Configuration#

Example of the Gordo model configuration:

evaluation:
  cv:
    sklearn.model_selection.TimeSeriesSplit:
      n_splits: 5
model:
  gordo.machine.model.anomaly.diff.DiffBasedAnomalyDetector:
    base_estimator:
      sklearn.pipeline.Pipeline:
        steps:
          - sklearn.preprocessing.MinMaxScaler
          - gordo.machine.model.models.KerasAutoEncoder:
              batch_size: 128
              compression_factor: 0.6
              encoding_layers: 1
              epochs: 100
              func: tanh
              kind: feedforward_hourglass
              loss: mse
              optimizer: Adam
              out_func: linear
              validation_split: 0.1
    scaler: sklearn.preprocessing.MinMaxScaler
    shuffle: true
    smoothing_method: smm

We can deserialize this configuration into a model object with using gordo.serializer.serializer module.

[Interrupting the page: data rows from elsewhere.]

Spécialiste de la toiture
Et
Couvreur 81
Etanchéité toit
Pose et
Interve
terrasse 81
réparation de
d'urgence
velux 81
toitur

A Gordo model is typically wrapped by the class gordo.machine.model.anomaly.diff.DiffBasedAnomalyDetector. This class holds generic methods for model cross-validation, training and fitting.

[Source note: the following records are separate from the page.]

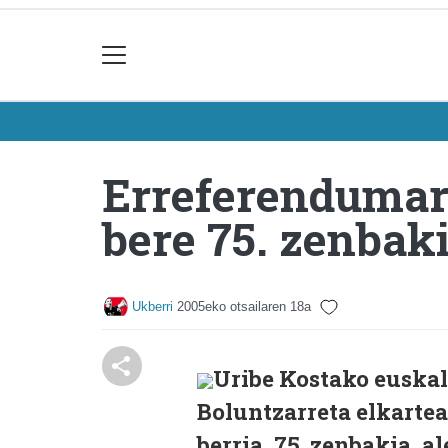
Erreferendumari
bere 75. zenbak
Ukberri
2005eko otsailaren 18a
Uribe Kostako euska
Boluntzarreta elkarte
berria, 75. zenbakia, a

In turn, this method is wrapped around the class gordo.builder.build_model.ModelBuilder, which is the top-level

We will focus on the output that is created using sklearn.model_selection.cross_validate() method, which is used when using the model for predictions.

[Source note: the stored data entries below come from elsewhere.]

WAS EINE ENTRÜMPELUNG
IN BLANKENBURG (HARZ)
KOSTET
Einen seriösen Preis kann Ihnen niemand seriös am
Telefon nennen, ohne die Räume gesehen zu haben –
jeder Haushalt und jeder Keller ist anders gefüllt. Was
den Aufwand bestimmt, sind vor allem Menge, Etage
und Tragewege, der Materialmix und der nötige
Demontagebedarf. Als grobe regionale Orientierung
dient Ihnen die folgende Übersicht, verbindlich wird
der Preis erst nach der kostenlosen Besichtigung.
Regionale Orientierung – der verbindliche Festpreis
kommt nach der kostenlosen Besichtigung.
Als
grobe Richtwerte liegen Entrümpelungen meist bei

gordo.machine.machine.Machine class holds basically all information that is contained in the one Gordo config. The gordo.builder.build_model.ModelBuilder class takes a gordo.machine.machine.Machine and does the heavy lifting when it comes to data fetching, cross-validation and model training.

Evaluation specification#

Alongside the ML-model itself, all aspects of the cross-validation evaluation is parameterized in the config:

- evaluation:
     cv:
       sklearn.model_selection.TimeSeriesSplit:
         n_splits: 3
     cv_mode: full_build
     scoring_scaler: sklearn.preprocessing.MinMaxScaler
     metrics:
     - explained_variance_score
     - r2_score
     - mean_squared_error
     - mean_absolute_error

Alternatively, the cv_mode can be set to cross_val_only which will not fit the final model.

Cross-validation methods#

Setting cv to sklearn.model_selection.TimeSeriesSplit , the dataset is split as depicted below. Independent of the number of splits, the test set always is of the same size.

An alternative is to use k-fold cross-validation. Here, one can decide to shuffle the data before it is split into folds. In contradiction to the time-series-split above, which augments the considered data in each fold with time-consecutive observations, this method is uncoupled from the time dimension. This must be considered when comparing results from different folds.

The following parameters can then be set as such:

- evaluation:
     cv:
       sklearn.model_selection.KFold:
         n_splits: 3
         shuffle: True
         random_state: 0

Borrowed from scikit-learn , which performs the actual split/train for us.